Olick, who has been a Yup’ik subsistence fishermen and hunter his whole life, says he’s never seen it like this before.

Last week, temperatures were above freezing for six days straight reaching into the 40s four of those days. It’s enough to melt the snow and turn everything brown, which is not a safe landscape for guys out checking their nets or traps under the ice.

“The open leads are hard to see right now and if you go down to the river, it’s all the same, you won’t be [able to] even notice open waters,” Olick says.

Olick has been the village’s Public Safety Officer for 31 years and hasn’t crossed the Kuskokwim to check his own net in a week. However, others others are risking it; those who have beaver traps or black fish traps set or white fishnets under the ice.

“They’re trying to put food on the table for their family and they’re risking their lives out there taking chances,” Olick says.

About 160 miles away on the Bering Sea coast, Brandon Aguchak works as Scammon Bay’s Tribal Council Director. He says a bunch of boats went out to go seal hunting recently. Subsistence seal hunting in December is pretty much unheard of. The season usually wraps up in late October… but everything has melted back to brown tundra.

“Like a fall, early fall,” Aguchak says.

A lot of hunters in Scammon Bay would normally be out checking their traps and nets this time of year but Aguchak says they can’t. He doesn’t know of anyone going hungry–most have stored salmon and moose and the freshly caught seal—but he says it’s still a hardship.

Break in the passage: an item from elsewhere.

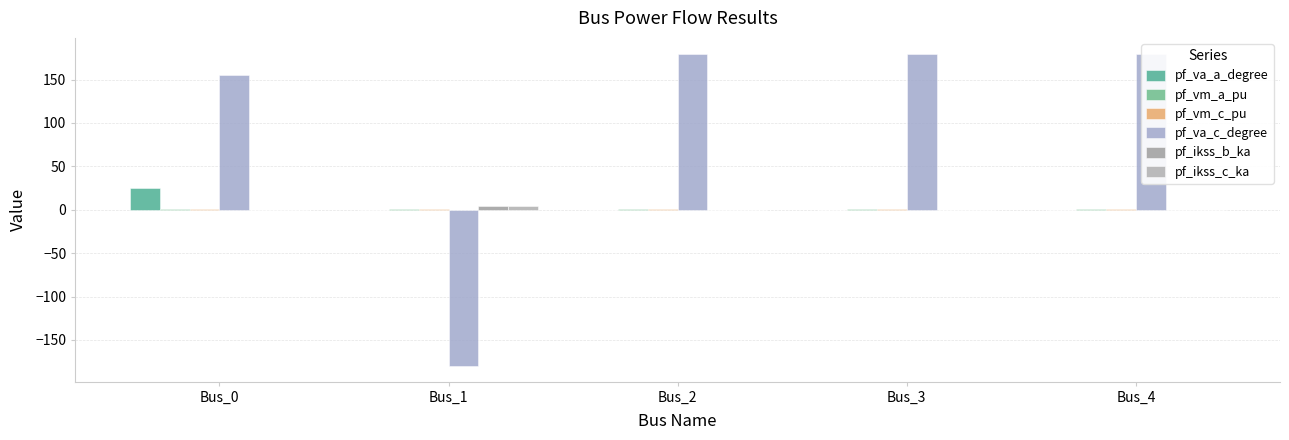

Is the value of pf_ikss_b_ka at Bus_2 greater than the value of pf_vm_a_pu at Bus_0?

No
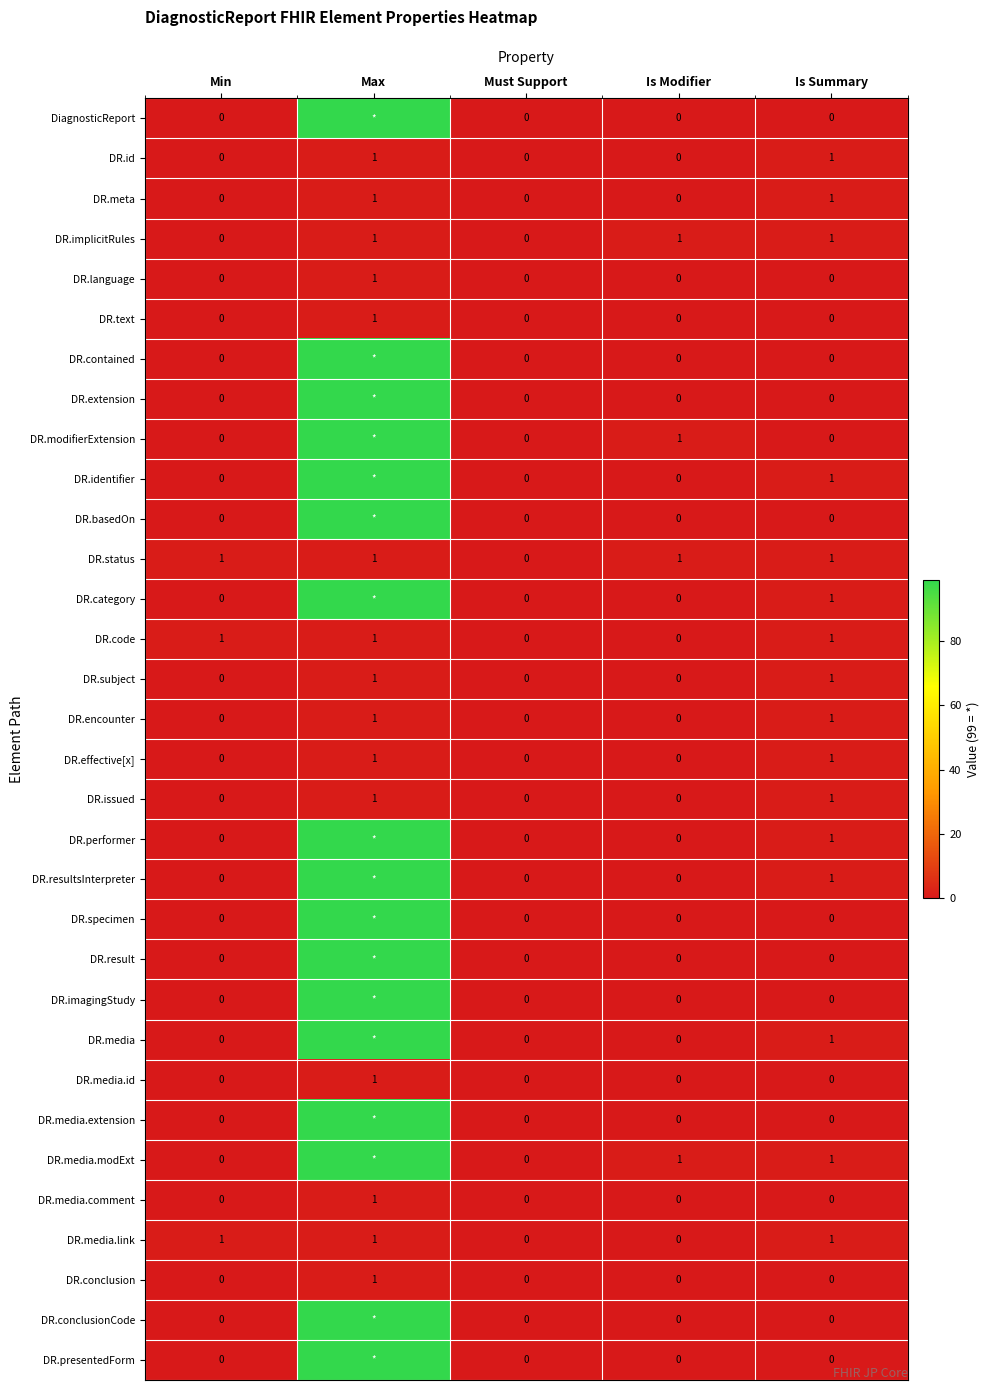

At which label does DR.conclusion reach its peak?

Max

“A lot of people rely on white fish and black fish,” Aguchak says. “They can’t go out and get these things here for their families so I think some people do have a hard time without checking their traps.”

It is getting colder. Although there’s no snow in the forecast, freezing temperatures are. Until conditions improve, Max Olick advises against traveling on the river near Bethel. . .but if you have to he says don’t go alone and bring extra rope.